US 12,321,855 B2
Graph execution using access request response dynamic batch assembly
Ljubisa Bajic, Toronto (CA); Davor Capalija, Toronto (CA); Ivan Matosevic, Toronto (CA); and Alex Cejkov, Toronto (CA)
Assigned to Tenstorrent AI ULC, Toronto (CA)
Filed by Tenstorrent AI ULC, Toronto (CA)
Filed on Apr. 2, 2021, as Appl. No. 17/221,469.
Prior Publication US 2022/0318614 A1, Oct. 6, 2022
Int. Cl. G06F 9/44 (2018.01); G06F 9/38 (2018.01); G06F 9/48 (2006.01); G06F 9/50 (2006.01); G06F 18/20 (2023.01); G06N 3/08 (2023.01); G06N 5/04 (2023.01)
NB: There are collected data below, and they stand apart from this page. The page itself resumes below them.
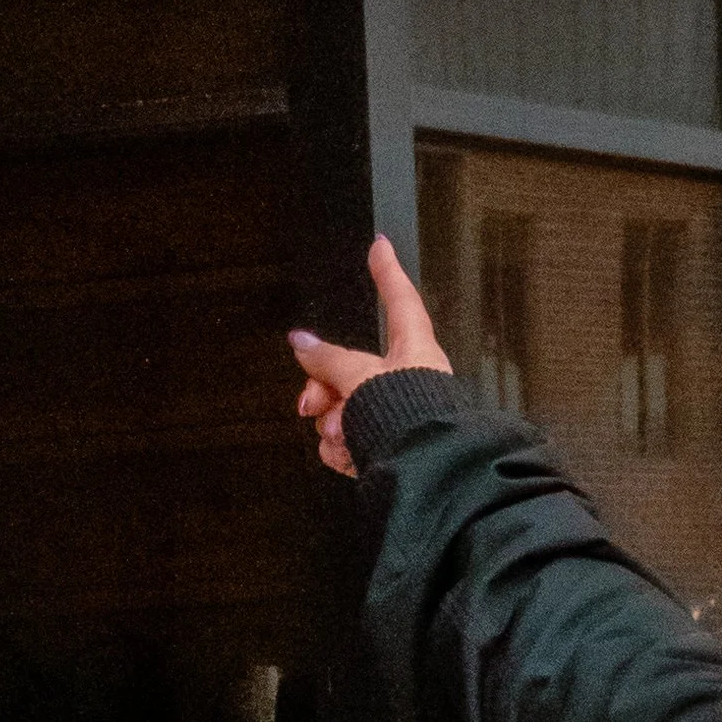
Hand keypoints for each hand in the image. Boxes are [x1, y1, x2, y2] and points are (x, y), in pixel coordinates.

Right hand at [290, 235, 451, 477]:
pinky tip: (349, 456)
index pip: (400, 300)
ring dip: (334, 424)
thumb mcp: (360, 378)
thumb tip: (302, 342)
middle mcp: (406, 381)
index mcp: (414, 352)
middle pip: (349, 367)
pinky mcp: (384, 448)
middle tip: (312, 403)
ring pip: (343, 408)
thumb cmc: (408, 421)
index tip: (381, 246)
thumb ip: (328, 360)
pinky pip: (348, 440)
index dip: (388, 272)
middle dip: (324, 389)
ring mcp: (394, 415)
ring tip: (344, 436)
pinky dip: (342, 450)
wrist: (419, 475)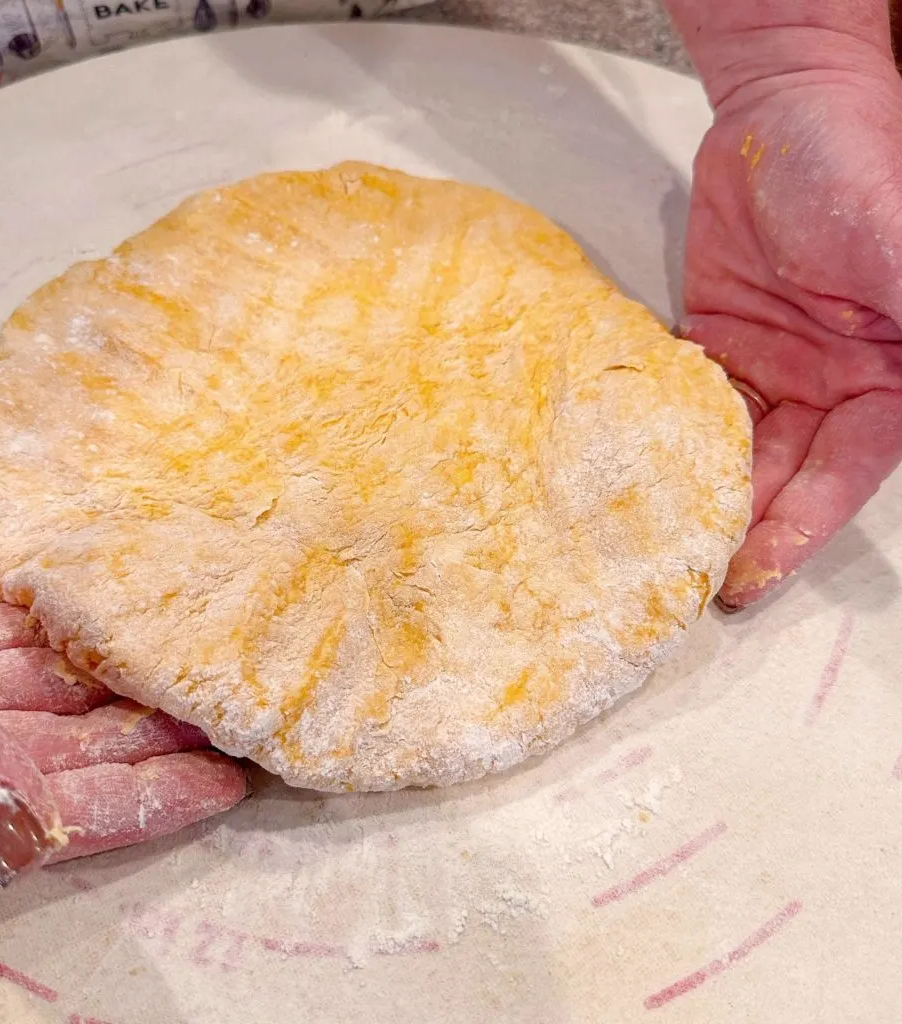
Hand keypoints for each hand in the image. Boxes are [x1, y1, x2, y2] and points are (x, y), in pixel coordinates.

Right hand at [0, 537, 245, 883]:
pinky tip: (117, 625)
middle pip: (60, 759)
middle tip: (228, 713)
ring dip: (111, 682)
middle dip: (145, 736)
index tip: (222, 783)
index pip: (50, 818)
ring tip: (189, 663)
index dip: (142, 803)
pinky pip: (12, 650)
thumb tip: (17, 841)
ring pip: (43, 700)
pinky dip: (60, 639)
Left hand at [676, 25, 901, 607]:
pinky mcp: (719, 343)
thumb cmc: (857, 167)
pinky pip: (692, 404)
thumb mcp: (895, 257)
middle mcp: (830, 389)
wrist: (784, 109)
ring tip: (646, 537)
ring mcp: (772, 369)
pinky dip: (665, 435)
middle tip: (679, 578)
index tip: (750, 578)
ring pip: (732, 450)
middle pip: (780, 478)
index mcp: (884, 386)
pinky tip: (629, 467)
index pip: (838, 480)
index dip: (796, 532)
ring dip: (695, 490)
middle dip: (736, 528)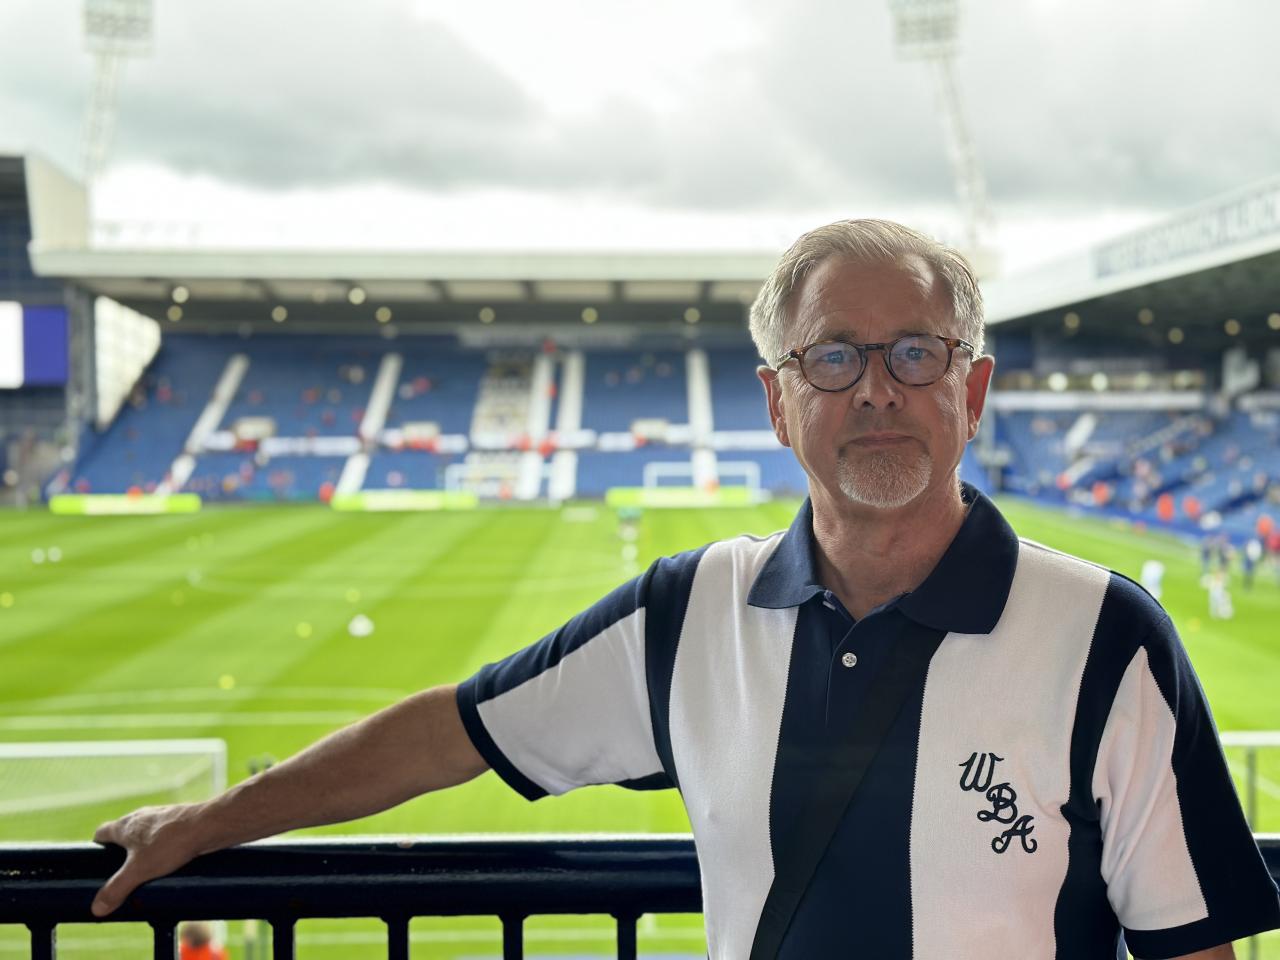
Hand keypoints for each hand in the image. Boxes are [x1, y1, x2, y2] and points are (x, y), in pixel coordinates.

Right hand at [91, 803, 205, 916]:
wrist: (209, 825)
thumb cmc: (171, 843)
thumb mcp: (139, 871)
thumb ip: (116, 889)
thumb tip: (96, 908)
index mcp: (126, 825)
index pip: (101, 832)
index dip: (96, 847)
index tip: (96, 864)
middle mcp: (142, 817)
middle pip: (123, 835)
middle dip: (120, 854)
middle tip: (123, 876)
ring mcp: (162, 817)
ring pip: (145, 835)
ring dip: (143, 851)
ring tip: (147, 873)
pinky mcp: (180, 822)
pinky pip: (164, 836)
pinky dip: (162, 848)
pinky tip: (170, 863)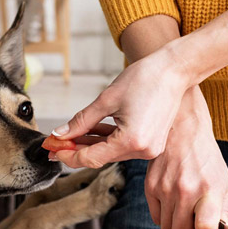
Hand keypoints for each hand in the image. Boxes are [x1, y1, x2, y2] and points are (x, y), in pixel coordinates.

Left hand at [52, 48, 190, 168]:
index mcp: (131, 141)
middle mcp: (143, 150)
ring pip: (111, 152)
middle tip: (55, 144)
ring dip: (90, 145)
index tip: (52, 149)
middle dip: (76, 150)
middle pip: (101, 157)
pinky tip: (90, 133)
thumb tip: (61, 134)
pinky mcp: (151, 143)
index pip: (91, 158)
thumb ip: (81, 121)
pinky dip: (106, 140)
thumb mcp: (107, 99)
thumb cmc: (145, 78)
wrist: (175, 70)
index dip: (69, 155)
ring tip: (69, 136)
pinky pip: (122, 146)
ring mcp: (149, 149)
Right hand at [145, 86, 227, 228]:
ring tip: (185, 213)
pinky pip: (156, 217)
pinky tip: (173, 203)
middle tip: (195, 228)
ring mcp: (165, 189)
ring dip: (176, 227)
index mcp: (209, 191)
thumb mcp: (223, 183)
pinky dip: (165, 217)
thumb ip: (223, 213)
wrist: (183, 131)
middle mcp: (185, 191)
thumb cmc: (206, 158)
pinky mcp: (150, 187)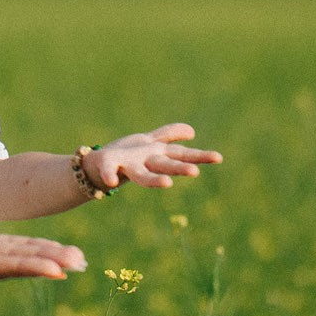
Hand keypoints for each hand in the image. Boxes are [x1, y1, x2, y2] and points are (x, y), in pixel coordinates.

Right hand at [0, 226, 84, 290]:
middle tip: (82, 263)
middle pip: (13, 263)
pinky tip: (47, 253)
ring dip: (44, 257)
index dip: (27, 266)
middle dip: (47, 262)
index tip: (57, 270)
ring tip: (77, 260)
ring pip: (13, 257)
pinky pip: (3, 250)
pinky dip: (27, 250)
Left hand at [82, 124, 221, 190]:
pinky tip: (111, 181)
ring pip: (143, 174)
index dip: (199, 156)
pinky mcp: (108, 165)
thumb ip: (169, 135)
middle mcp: (145, 163)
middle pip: (165, 165)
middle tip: (195, 172)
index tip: (219, 158)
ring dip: (153, 180)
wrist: (96, 165)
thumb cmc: (127, 154)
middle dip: (179, 168)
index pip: (182, 155)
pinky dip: (109, 175)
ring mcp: (128, 166)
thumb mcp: (149, 142)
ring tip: (166, 184)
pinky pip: (107, 169)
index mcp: (157, 155)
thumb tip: (191, 131)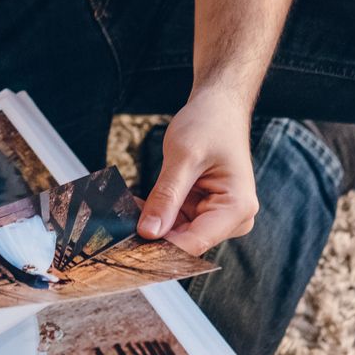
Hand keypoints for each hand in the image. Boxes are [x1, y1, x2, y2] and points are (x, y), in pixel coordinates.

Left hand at [139, 88, 259, 254]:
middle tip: (117, 228)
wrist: (218, 106)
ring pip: (176, 234)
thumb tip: (148, 233)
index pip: (194, 243)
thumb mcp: (184, 156)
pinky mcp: (202, 210)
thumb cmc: (210, 123)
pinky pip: (174, 222)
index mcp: (237, 208)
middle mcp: (232, 219)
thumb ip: (167, 196)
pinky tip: (133, 205)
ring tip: (123, 211)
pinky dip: (154, 215)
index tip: (127, 247)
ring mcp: (216, 216)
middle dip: (152, 235)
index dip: (160, 248)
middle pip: (185, 242)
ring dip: (150, 225)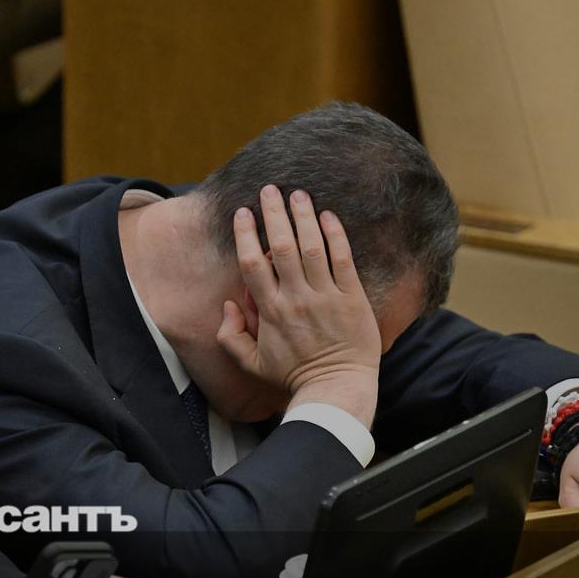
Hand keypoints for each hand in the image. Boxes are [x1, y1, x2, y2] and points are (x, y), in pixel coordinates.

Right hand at [217, 185, 380, 425]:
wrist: (335, 388)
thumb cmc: (293, 376)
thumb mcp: (251, 363)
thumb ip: (230, 336)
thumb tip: (227, 304)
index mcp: (270, 310)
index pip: (253, 263)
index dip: (245, 234)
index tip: (242, 212)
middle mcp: (295, 298)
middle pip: (280, 246)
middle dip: (273, 214)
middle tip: (269, 189)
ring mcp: (325, 296)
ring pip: (311, 247)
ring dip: (303, 217)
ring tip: (298, 193)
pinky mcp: (351, 298)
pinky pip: (342, 260)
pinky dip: (335, 235)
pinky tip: (328, 215)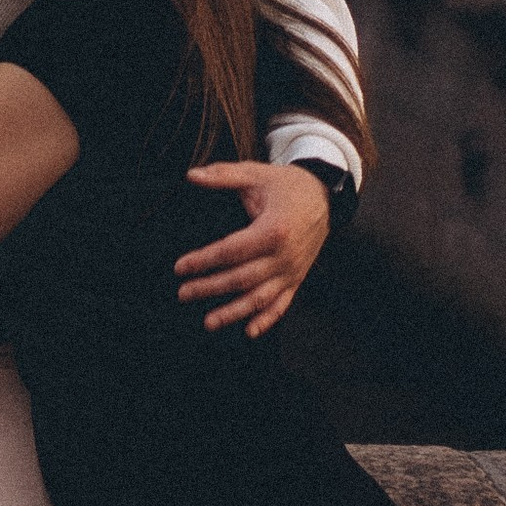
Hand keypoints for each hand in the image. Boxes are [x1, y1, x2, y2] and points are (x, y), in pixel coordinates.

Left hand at [175, 159, 333, 339]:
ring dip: (233, 312)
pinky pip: (282, 304)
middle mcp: (285, 255)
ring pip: (260, 298)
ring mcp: (292, 270)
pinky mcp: (297, 278)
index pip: (232, 250)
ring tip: (208, 322)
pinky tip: (249, 332)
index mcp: (274, 229)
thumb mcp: (256, 174)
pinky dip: (267, 320)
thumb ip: (223, 175)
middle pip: (242, 278)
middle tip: (183, 294)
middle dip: (210, 288)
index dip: (204, 260)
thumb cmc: (286, 185)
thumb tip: (191, 175)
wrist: (325, 196)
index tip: (180, 267)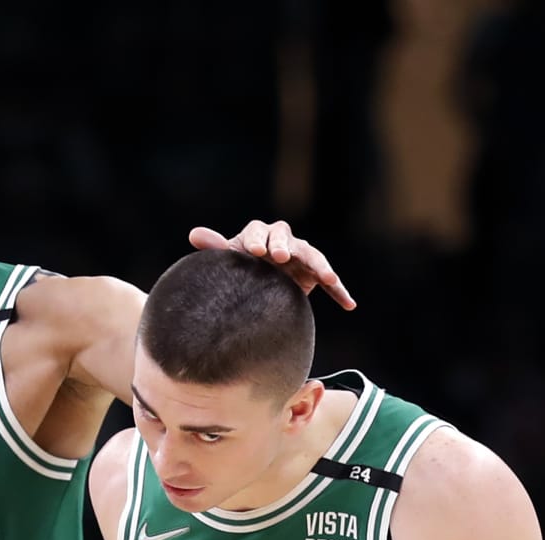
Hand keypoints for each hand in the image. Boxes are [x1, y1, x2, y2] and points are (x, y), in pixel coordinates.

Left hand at [189, 220, 356, 309]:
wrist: (252, 291)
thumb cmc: (237, 272)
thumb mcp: (227, 263)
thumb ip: (215, 249)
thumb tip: (194, 234)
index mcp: (257, 235)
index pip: (257, 231)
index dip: (256, 239)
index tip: (254, 252)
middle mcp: (281, 241)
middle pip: (285, 236)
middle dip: (283, 245)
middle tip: (279, 256)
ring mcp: (299, 255)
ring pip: (312, 255)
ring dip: (320, 265)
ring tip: (327, 278)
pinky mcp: (313, 273)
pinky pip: (329, 281)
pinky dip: (339, 291)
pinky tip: (349, 304)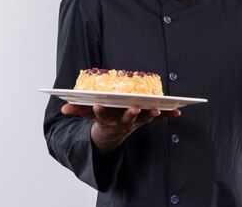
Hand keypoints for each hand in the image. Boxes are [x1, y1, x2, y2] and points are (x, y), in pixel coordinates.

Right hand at [61, 104, 180, 153]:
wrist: (110, 135)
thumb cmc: (101, 118)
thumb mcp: (87, 114)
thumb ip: (77, 110)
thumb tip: (63, 108)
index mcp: (107, 119)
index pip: (101, 115)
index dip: (99, 111)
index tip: (97, 106)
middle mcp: (121, 122)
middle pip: (127, 118)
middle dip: (131, 113)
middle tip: (135, 108)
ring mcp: (134, 122)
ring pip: (144, 118)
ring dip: (151, 114)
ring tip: (159, 109)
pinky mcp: (144, 119)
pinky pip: (157, 118)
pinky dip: (167, 116)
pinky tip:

CPC G06N 3/08 (2013.01) [G06F 9/3877 (2013.01); G06F 9/4843 (2013.01); G06F 9/5066 (2013.01); G06F 18/29 (2023.01); G06N 5/04 (2013.01); G06F 2209/5019 (2013.01); G06F 2209/502 (2013.01)] 21 Claims
OG exemplary drawing
 
1. A method for executing a directed graph, wherein each step is conducted by at least one processor, comprising:
receiving at least two batches of indices including a first batch and a second batch, wherein the at least two batches of indices, when used to access a set of embeddings: (i) provide at least two batches of embedding outputs which correspond to the at least two batches of indices; and (ii) execute a layer of the directed graph, wherein each index of the first batch is applied to the layer of the directed graph prior to each index of the second batch being applied to the layer of the directed graph;
accessing the set of embeddings using the at least two batches of indices;
rearranging, based on a set of latencies for the accessing step, the at least two batches of embedding outputs into at least two batches of rearranged embedding outputs including a first rearranged batch and a second rearranged batch; and
providing the at least two batches of rearranged embedding outputs to a subsequent layer of the directed graph, wherein the first rearranged batch is entirely provided to the subsequent layer of the directed graph before the second rearranged batch is provided to the subsequent layer of the directed graph.